Current electronic-skin designs contain integrated electrical sensors that can detect the slightest touch. However, when it comes to detecting potentially damaging pressure, these sensors fall short. The narrow range of pressure sensitivity in these single-mode e-skins limits their application in biomimetic robots and prosthetics for amputees.

Now, a group of researchers from China may have found a way to integrate both electrical and optical sensors into an e-skin and expand its sensitivity range to detect everything from barely noticeable to injurious levels of pressure. The new dual-mode design includes an optical sensor inspired by a bioluminescent pain receptor in jellyfish skin that emits light—a visual warning—in response to excessive pressure (ACS Appl. Mater. Interfaces, doi: 10.1021/acsami.7b13016).

A dual-mode sensor solution

An Atolla jellyfish has two types of pressure sensors in its skin: mechanoreceptors that detect gentle pressure, and bioluminescent nociceptors that detect more intense, potentially damaging pressure. When activated, the jellyfish’s nociceptors produce a visual response in the form of flashing light. Bin Hu and his colleagues at the Huazhong Univeristy of Science and Technology translated the jellyfish’s mechanoreceptors and nociceptors into a new dual-mode e-skin design with electronic sensors (mechanoreceptors) to detect light touch and optical sensors (nociceptors) that emit light when pressure crosses the line from safe to damaging.

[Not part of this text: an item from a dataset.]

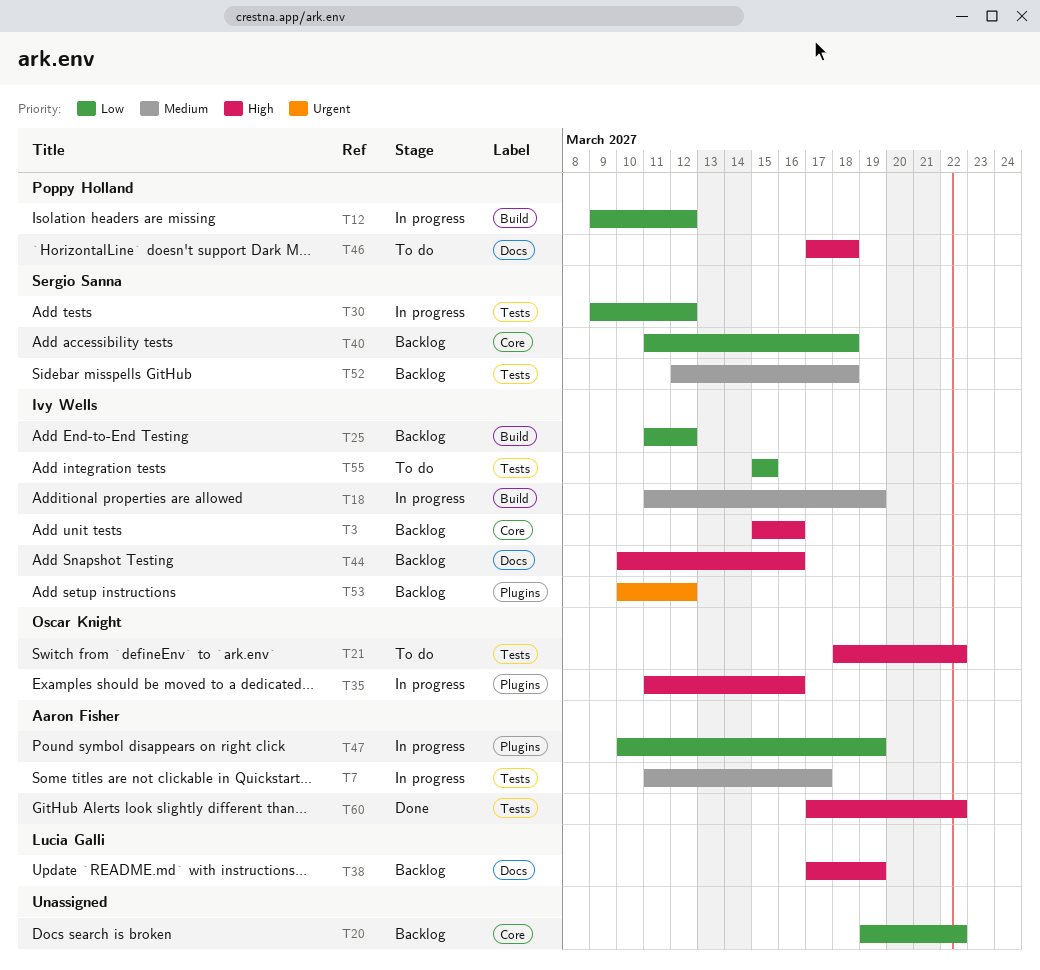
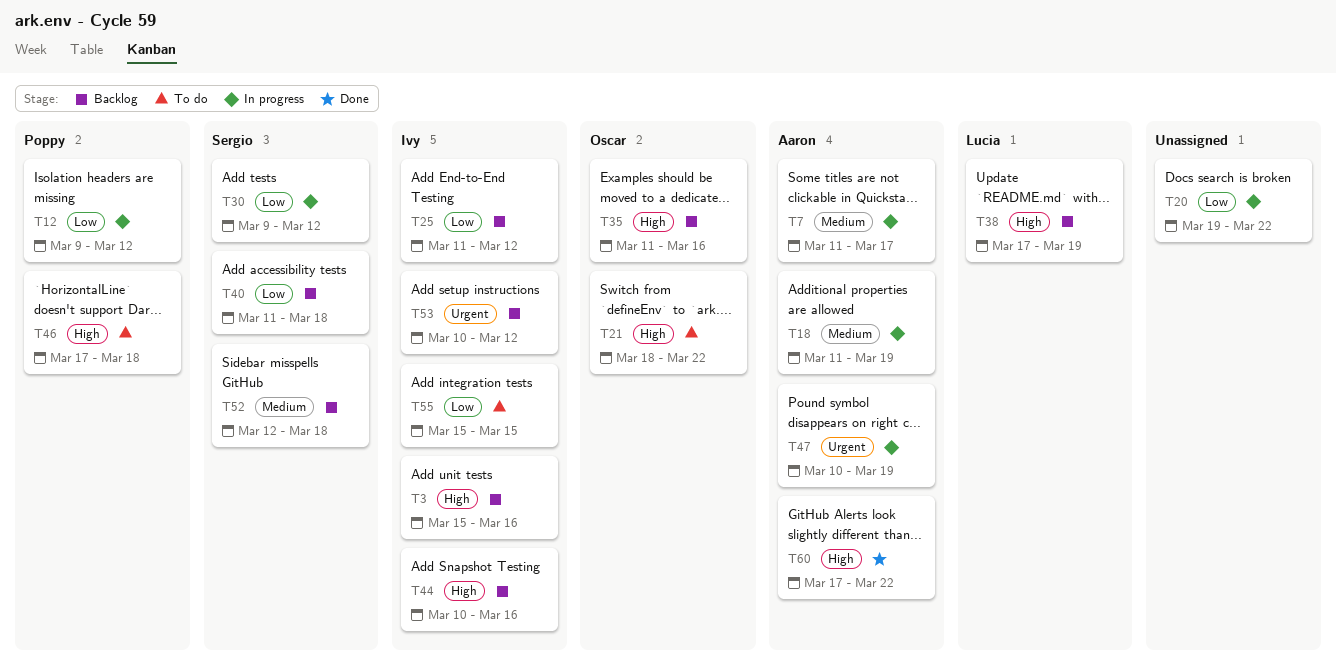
T18, owner: Ivy Wells -> Aaron Fisher
T20, status: Backlog -> In progress
T35, status: In progress -> Backlog
T47, priority: Low -> Urgent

The electrical sensor is located in the two outer layers of the e-skin. The layers consist of stretchable, transparent poly-dimethylsiloxane (PDMS) embedded with silver nanowire networks. An electrical response is generated by the nanowire networks when gentle pressure is applied to the e-skin surface.

Sandwiched between the electrical sensor is a layer of PDMS patterned with pyramidal pits and embedded with ZnS/Cu phosphor particles. This layer serves as both the dielectric layer for capacitive responses from the electrical sensor and the luminescent layer for optical responses to excessive pressure. When intense physical force is applied to the e-skin, it creates an enhanced electric field in the dielectric layer that triggers the phosphore molecules to glow. The intensity of the glow is in direct relation to the amount of pressure applied to the e-skin.

Capacitive and luminescent response

The researchers used an LCR meter to measure capacitive response in the electrical sensor and an optical fiber spectrometer with time-division multiplexing to measure luminescent response in the optical sensor.

They found that the capacitance change in the electrical sensor was the most sensitive to stimuli that ranged from less than 10 kPa (the equivalent of a puff of air) to below 100 kPa (the force required to manipulate a solid object). The optical sensor picked up where the electrical sensor petered out, having a strong increase in luminescent response when pressure exceeded 60 kPa. Luminescence approached saturation when the pressure went over 100 kPa—the point at which humans feel pain.

Hu and his colleagues also found that they could change the luminescent response by modulating the current circuit used to power the e-skin. More simply put, the optical sensor’s sensitivity could be tuned to detect higher or lower levels of pressure by applying different voltages and frequencies to the circuit. 

Visual pressure mapping

Using the e-skin’s optical sensor, the researchers demonstrated visualized pressure mapping. When they applied 5-gram and 10-gram weights to different quadrants on a swatch of e-skin, the quadrants with heavier weights produced a stronger luminescent response than quadrants with lighter weights or no weights.

In a subsequent demonstration, they applied 100 kPa of pressure to a transparent “W” on the e-skin’s surface. The result was a bright blue “W” with sharp boundaries (see image). The high-level of spatial resolution is possible, the researchers say, because each phosphor molecule acts as an individual pixel.

Hu and his coauthors say that demonstrations of their e-skin’s high-sensitivity and durability show that the design could someday be used in human-machine interfaces and artificial-intelligence applications.